I decided to film the interior of the bothy to show what it is like. Tombsleibhe is a typical but and ben building, like many other bothies in Scotland. If you are interested to know, the but would have been the kitchen space for previous residents, while the ben would have been the living space. It never ceases to amaze me how these refuges were once family homes at some point. With no electricity, sewage or piped water, conditions today are much like they would have been all those years ago. A true taste of the past if you like. To watch my tour of the bothy, please click on the link below.

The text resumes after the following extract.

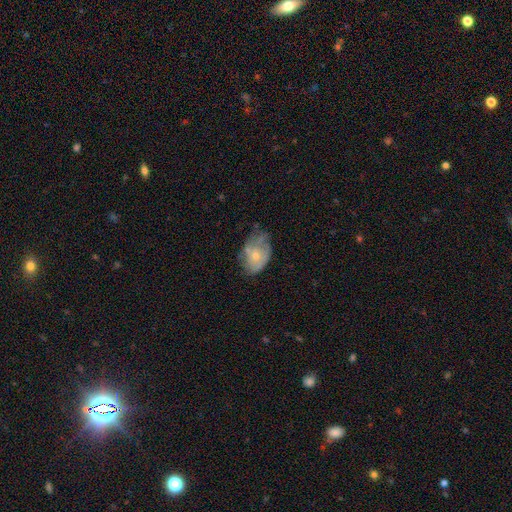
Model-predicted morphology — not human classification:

https://animoto.com/play/0tEUpbqtXxNCPqbKs1NG6w

I’m sure you’ll agree that the bothy is in great condition. It must get battered by the elements on a regular basis, so it just goes to show what a great job the volunteers of the Mountain Bothies Association ( MBA ) actually do. To see their explore their informative website, please click here.

Meeting The Neighbours

There may have been nobody else in the bothy with me, but things were starting to liven up outside. After enjoying a beer soon after arriving, it wasn’t long before I had to relieve myself. The view out across the surrounding mountains was fantastic, but I was more interested in my new company for the evening. Gathered on the hillside was a large herd of highland cattle all happily grazing away on the grass. Being a Friday night, I was going to ask them where they were heading onto afterwards, but decided to just watch them instead.

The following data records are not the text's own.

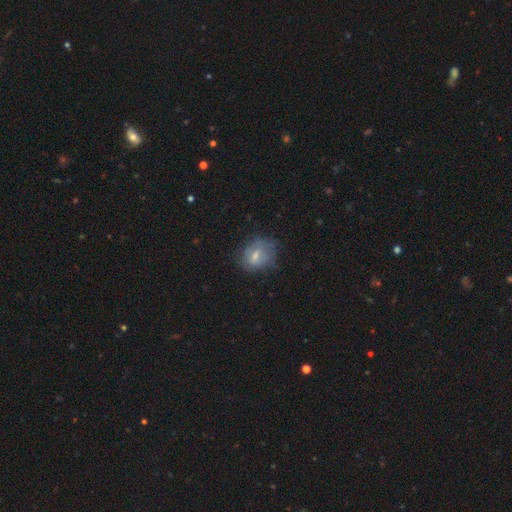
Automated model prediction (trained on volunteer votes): smooth-or-featured: smooth: 53% | featured or disk: 37% | star or artifact: 10%
  how-rounded: in between: 52% | round: 46% | cigar-shaped: 2%
  merging: none: 55% | minor disturbance: 27% | major disturbance: 15% | merger: 2%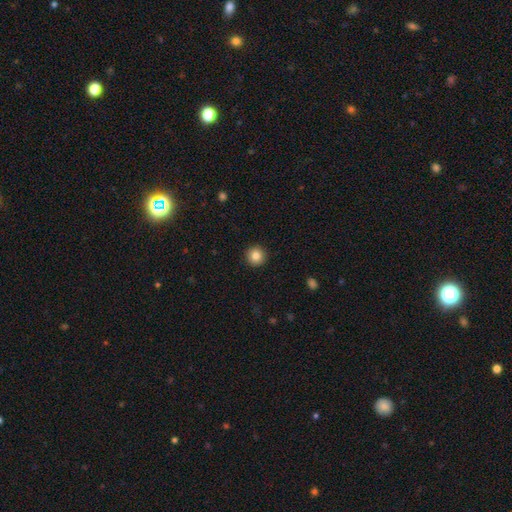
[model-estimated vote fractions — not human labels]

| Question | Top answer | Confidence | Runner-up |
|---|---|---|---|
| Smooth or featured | smooth | 84% | star or artifact (10%) |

They’re certainly menacing looking animals, but they offered no real threat to me at all. Some looked up from their meal, possibly wondering why a lone man was out in the drizzle just looking at them. It wasn’t long though before the good eating drew their attention away again. It proved a great way to pass some of the evening.

Tomsleibhe bothy on Mull
Tomsleibhe Bothy on Mull
Not a bad spot for a wee I’m sure you’ll agree.

Darkness Falls

By just after 9pm it was starting to get dark. I had carried in some fuel for the fire and it was already burning away well by this point. It wasn’t cold, but an evening in a bothy without a fire is like a fry- up without black pudding- it just isn’t the same!

A couple of citronella candles were also lit to keep any midges at bay. They left me alone to enjoy the remainder of the evening. Plenty of comfort food and some scotch certainly made this easy to do.

Despite my room for the evening feeling pretty cozy in the fire light, it was still a little spooky to hear the wind whistling around the building and rain splashing against the window. It looked like I would spend the night alone in this old remote building.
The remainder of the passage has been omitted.